Goal of the exercise →
Below are records to repeat exactly; do not include any pictures.
───── Input data ─────
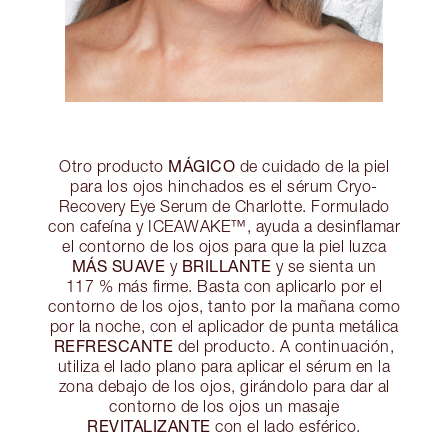
MÁGICO
Otro producto
de cuidado de la piel
para los ojos hinchados es el sérum Cryo-
Recovery Eye Serum de Charlotte. Formulado
con cafeína y ICEAWAKE™, ayuda a desinflamar
el contorno de los ojos para que la piel luzca
MÁS SUAVE
BRILLANTE
y
y se sienta un
117 % más firme. Basta con aplicarlo por el
contorno de los ojos, tanto por la mañana como
por la noche, con el aplicador de punta metálica
REFRESCANTE
del producto. A continuación,
utiliza el lado plano para aplicar el sérum en la
zona debajo de los ojos, girándolo para dar al
contorno de los ojos un masaje
REVITALIZANTE
con el lado esférico.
─────
Solution to this exercise →
MÁGICO
Otro producto
de cuidado de la piel
para los ojos hinchados es el sérum Cryo-
Recovery Eye Serum de Charlotte. Formulado
con cafeína y ICEAWAKE™, ayuda a desinflamar
el contorno de los ojos para que la piel luzca
MÁS SUAVE
BRILLANTE
y
y se sienta un
117 % más firme. Basta con aplicarlo por el
contorno de los ojos, tanto por la mañana como
por la noche, con el aplicador de punta metálica
REFRESCANTE
del producto. A continuación,
utiliza el lado plano para aplicar el sérum en la
zona debajo de los ojos, girándolo para dar al
contorno de los ojos un masaje
REVITALIZANTE
con el lado esférico.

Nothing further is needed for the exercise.